The case gained international attention. In 1969, an Ohio schoolteacher matched up the configuration with known star maps, except for three stars. Coinicidence perhaps, but what belied such coincidence was that the three stars were later discovered and listed on published astronomical maps in 1972. Now, in 1978, Betty was claiming that UFOs were landing in various locations in New Hampshire, and that on any night, she could take and had taken people out to see them.

And I was communicating with her and receiving her assistance with my project. To me, at this point, Betty Hill was the ultimate celebrity.

By summer, I settled my affairs with my wife and girl friend, outfitted my car with a CB for impossibly possible communication, and composed a message in the form of a poem called "Ode to the Aliens." (Attached below.) On August 6, 1978, with the Schumann Piano Concerto blasting from my car stereo, (I'm a serious fan of classical music and today often work in public relations for various local symphonies and operas.) I set out for the New Hampshire seacoast. Zooming along superhighways through the Berkshires and other mountainous roads, I imagined encounters with faceless green goons; little, bug-eyed big-brained beings; and slimy lizard-like creatures. Wanting to get away from both my wife and girlfriend, to go to a strange, new world, it was all so convenient. Perhaps it was not happenstance that my best nights in bed with my wife were spent watching Star Trek.

Finally, as the beautiful wooded New Hampshire mountains flattened out, the distinctive damp fishiness of the salt air grew, the horizon widened, and the lines of car preceded me as I slowly drove up to Hampton Beach. Two solid miles of blue-green-white foam sea fizzing along smooth tan sands, and the smell of fried dough, pizza, hot dogs, caramel corn, fudge and cotton candy. Adding an otherworldly touch to the whole scene was the huge platform that resembled a rocket launch site looming into the horizon from out on the ocean. It was here that they were working on the huge pipelines that would bring the cooling waters of the Atlantic to the reactors of the Seabrook Nuclear Powerplant then under construction.

Fatefully perhaps, however, a couple of miles before I reached the beach, I stopped to pick up a hitchhiker, a teenaged girl with thick shoulder-length black and an easy smile named Penny. She had a pretty, unblemished round face and dark eyes made darker by thick eyebrows and an outwardly friendly manner. She was on her way to work, her first day as a waitress at Giovanni's Restaurant, a large white stone building which resembled an Italian mansion. Much to my surprise, she seemed excited by my new career as a UFO investigator. I dropped her off and wished her well, but not before Penny she wrote down her phone number on a slip of paper.

- [Recorded data]

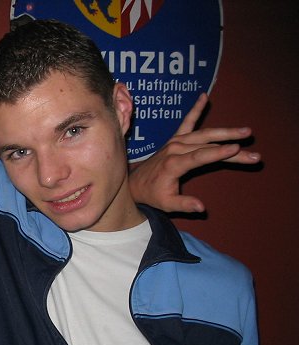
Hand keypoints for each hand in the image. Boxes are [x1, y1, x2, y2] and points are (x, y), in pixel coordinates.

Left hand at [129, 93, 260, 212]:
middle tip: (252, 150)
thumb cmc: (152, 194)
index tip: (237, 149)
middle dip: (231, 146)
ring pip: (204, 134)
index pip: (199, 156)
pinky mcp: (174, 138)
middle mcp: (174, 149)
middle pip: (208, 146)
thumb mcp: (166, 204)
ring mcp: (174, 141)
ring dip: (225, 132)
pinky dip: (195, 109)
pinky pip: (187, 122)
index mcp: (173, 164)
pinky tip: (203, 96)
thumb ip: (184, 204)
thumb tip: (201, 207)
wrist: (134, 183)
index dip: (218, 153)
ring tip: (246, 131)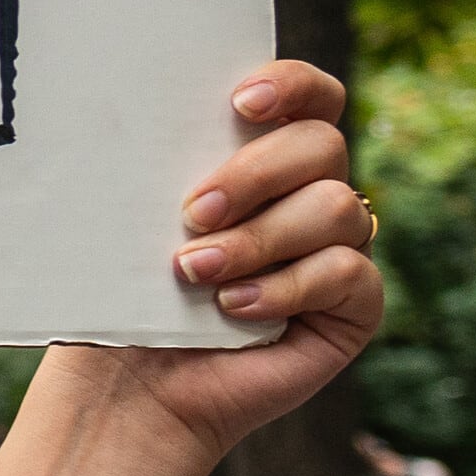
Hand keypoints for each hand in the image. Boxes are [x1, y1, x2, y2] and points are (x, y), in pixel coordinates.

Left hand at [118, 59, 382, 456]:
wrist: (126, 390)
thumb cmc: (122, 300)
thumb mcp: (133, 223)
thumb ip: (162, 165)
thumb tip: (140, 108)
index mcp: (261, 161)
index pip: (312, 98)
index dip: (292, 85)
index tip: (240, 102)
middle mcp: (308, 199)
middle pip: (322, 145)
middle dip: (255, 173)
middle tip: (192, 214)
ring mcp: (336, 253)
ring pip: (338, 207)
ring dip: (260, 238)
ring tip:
==
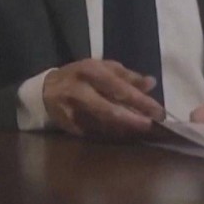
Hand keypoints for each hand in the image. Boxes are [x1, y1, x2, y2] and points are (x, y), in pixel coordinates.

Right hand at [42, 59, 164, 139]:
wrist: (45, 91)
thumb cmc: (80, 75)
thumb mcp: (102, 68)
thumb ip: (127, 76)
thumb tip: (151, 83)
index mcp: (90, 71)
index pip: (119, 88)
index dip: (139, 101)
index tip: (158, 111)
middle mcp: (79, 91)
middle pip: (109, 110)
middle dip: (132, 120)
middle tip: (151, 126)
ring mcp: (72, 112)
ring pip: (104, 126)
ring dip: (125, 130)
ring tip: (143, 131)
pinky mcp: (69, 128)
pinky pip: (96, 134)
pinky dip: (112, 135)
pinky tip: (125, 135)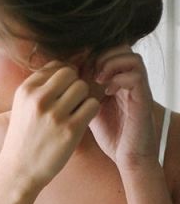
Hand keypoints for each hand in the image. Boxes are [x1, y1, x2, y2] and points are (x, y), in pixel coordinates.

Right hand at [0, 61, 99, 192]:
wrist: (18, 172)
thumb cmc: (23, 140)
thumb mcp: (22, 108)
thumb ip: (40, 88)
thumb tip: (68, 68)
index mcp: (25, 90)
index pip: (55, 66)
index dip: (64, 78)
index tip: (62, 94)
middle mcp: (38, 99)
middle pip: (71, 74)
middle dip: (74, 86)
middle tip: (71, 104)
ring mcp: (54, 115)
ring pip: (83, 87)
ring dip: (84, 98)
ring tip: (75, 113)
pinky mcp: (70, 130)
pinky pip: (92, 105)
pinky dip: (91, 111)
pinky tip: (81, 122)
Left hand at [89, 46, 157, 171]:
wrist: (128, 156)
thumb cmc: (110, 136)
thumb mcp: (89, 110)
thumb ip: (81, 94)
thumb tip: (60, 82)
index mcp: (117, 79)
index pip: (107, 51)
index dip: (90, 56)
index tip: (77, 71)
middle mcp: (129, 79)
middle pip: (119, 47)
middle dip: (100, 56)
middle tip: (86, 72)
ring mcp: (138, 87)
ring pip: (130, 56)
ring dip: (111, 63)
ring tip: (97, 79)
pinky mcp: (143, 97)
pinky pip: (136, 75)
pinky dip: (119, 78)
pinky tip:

- [Work to be completed] Please check the excerpt about the UFO trip: on what date did the writer set out for the New Hampshire seacoast?

- [Output of the task] August 6, 1978